4. The final drop has something new
More commercial genres of EDM have the luxury of more formulaic compositions where the second drop section is usually just the same as the first with an extra blast of white noise or maybe the filter cutoffs slightly more open. It’s simple, effective, and works on massive systems. But organic house music often needs to be more nuanced, adding entirely new elements or groove layers to make the final drop hit. For PROFF, the final drop, around 4:35, brings in a brittle, strummed counter-melody to keep the groove fresh and exciting.
From a producer’s perspective, these small little additions can often be the hardest to include since we usually feel like we’ve written ourselves into a corner at this point and can’t possibly drum up something that could crank up the track’s energy that final notch. But that’s where generator tools and plugins like Schema: Light come into play.

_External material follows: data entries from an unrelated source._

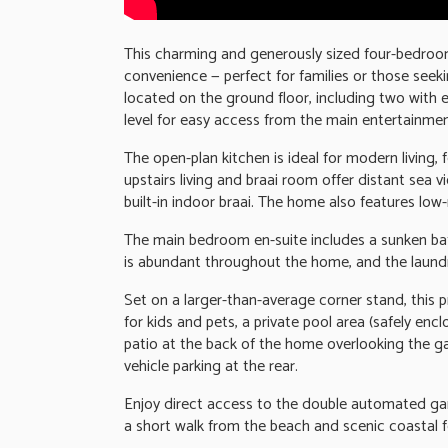
This charming and generously sized four-bedroo
convenience — perfect for families or those seeki
located on the ground floor, including two with e
level for easy access from the main entertainmen
The open-plan kitchen is ideal for modern living,
upstairs living and braai room offer distant sea v
built-in indoor braai. The home also features l
The main bedroom en-suite includes a sunken bath
is abundant throughout the home, and the laundr
Set on a larger-than-average corner stand, this 
for kids and pets, a private pool area (safely enc
patio at the back of the home overlooking the ga
vehicle parking at the rear.
Enjoy direct access to the double automated gar
a short walk from the beach and scenic coastal 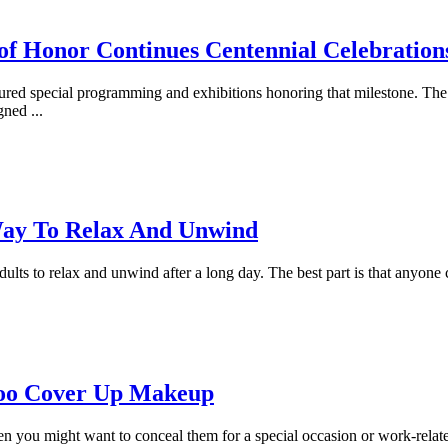
of Honor Continues Centennial Celebration
ured special programming and exhibitions honoring that milestone. The
igned
...
Way To Relax And Unwind
adults to relax and unwind after a long day. The best part is that anyone c
too Cover Up Makeup
hen you might want to conceal them for a special occasion or work-rela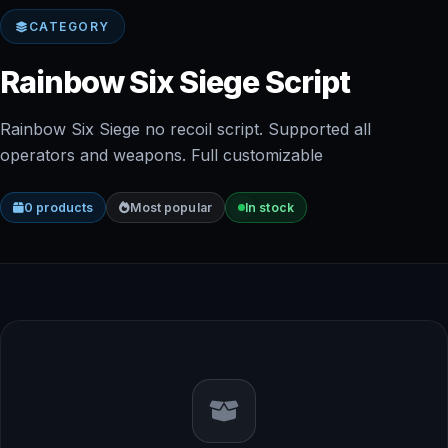
CATEGORY
Rainbow Six Siege Script
Rainbow Six Siege no recoil script. Supported all
operators and weapons. Full customizable
0 products
Most popular
In stock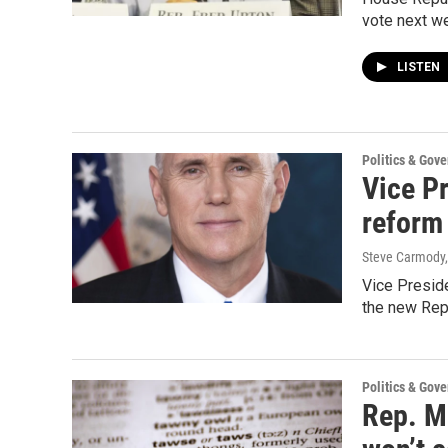
vote next we
LISTEN
Politics & Gov
Vice P
reform
Steve Carmody,
Vice Preside
the new Repu
Politics & Gov
Rep. Mi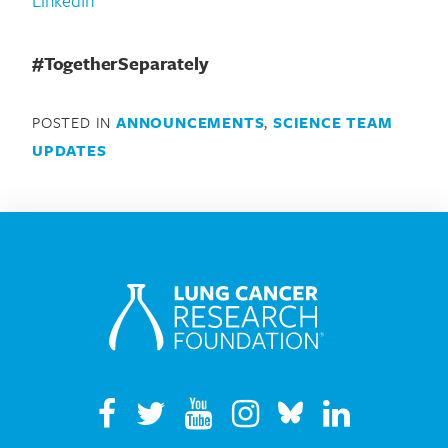
#TogetherSeparately
POSTED IN
ANNOUNCEMENTS
,
SCIENCE TEAM
UPDATES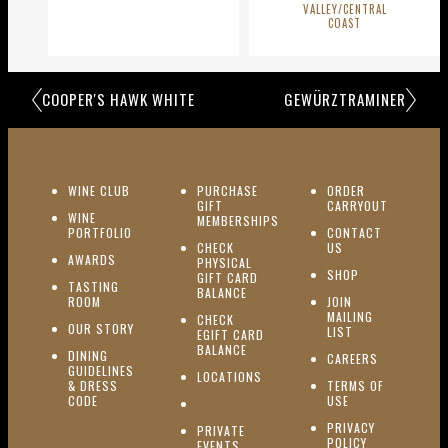
VALLEY/CENTRAL
COAST
COOPER'S HAWK WHITE
GEWÜRZTRAMINER
(OPENS IN NEW WINDOW)
WINE CLUB
PURCHASE
ORDER
(OPENS I
GIFT
CARRYOUT
WINE
MEMBERSHIPS
(OPENS IN NEW WINDOW)
PORTFOLIO
CONTACT
(OPENS IN NEW W
CHECK
US
(OPENS IN NEW WINDOW)
AWARDS
PHYSICAL
(OPENS IN NEW
SHOP
GIFT CARD
TASTING
(OPENS IN NEW WINDOW)
BALANCE
(OPENS IN NEW WINDOW)
ROOM
JOIN
MAILING
CHECK
(OPENS IN NEW WINDOW)
OUR STORY
(OPENS IN NEW 
LIST
EGIFT CARD
(OPENS IN NEW WINDOW)
BALANCE
DINING
(OPENS IN 
CAREERS
GUIDELINES
(OPENS IN NEW WINDOW)
LOCATIONS
& DRESS
TERMS OF
(OPENS IN NEW WINDOW)
CODE
USE
PRIVACY
PRIVATE
POLICY
(OPENS IN NEW WINDOW)
EVENTS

Schema: Light is packed with acoustic-inspired patches and presets that generate tons of melodic ideas and sequences for you to cycle through with your core melodic and groove loop playing until you, seemingly by magic, stumble upon the perfect combination of sequences, patches, and riffs that align perfectly for that last little bit of melodic sauce you need.
Pro tip: While fishing for that perfect patch, start locking various parameters that you stumble on, be it scale, riff, or layer, so that you slowly work towards exactly what you’re looking for instead of feeling like you’re shooting in the dark for a random preset to work perfectly.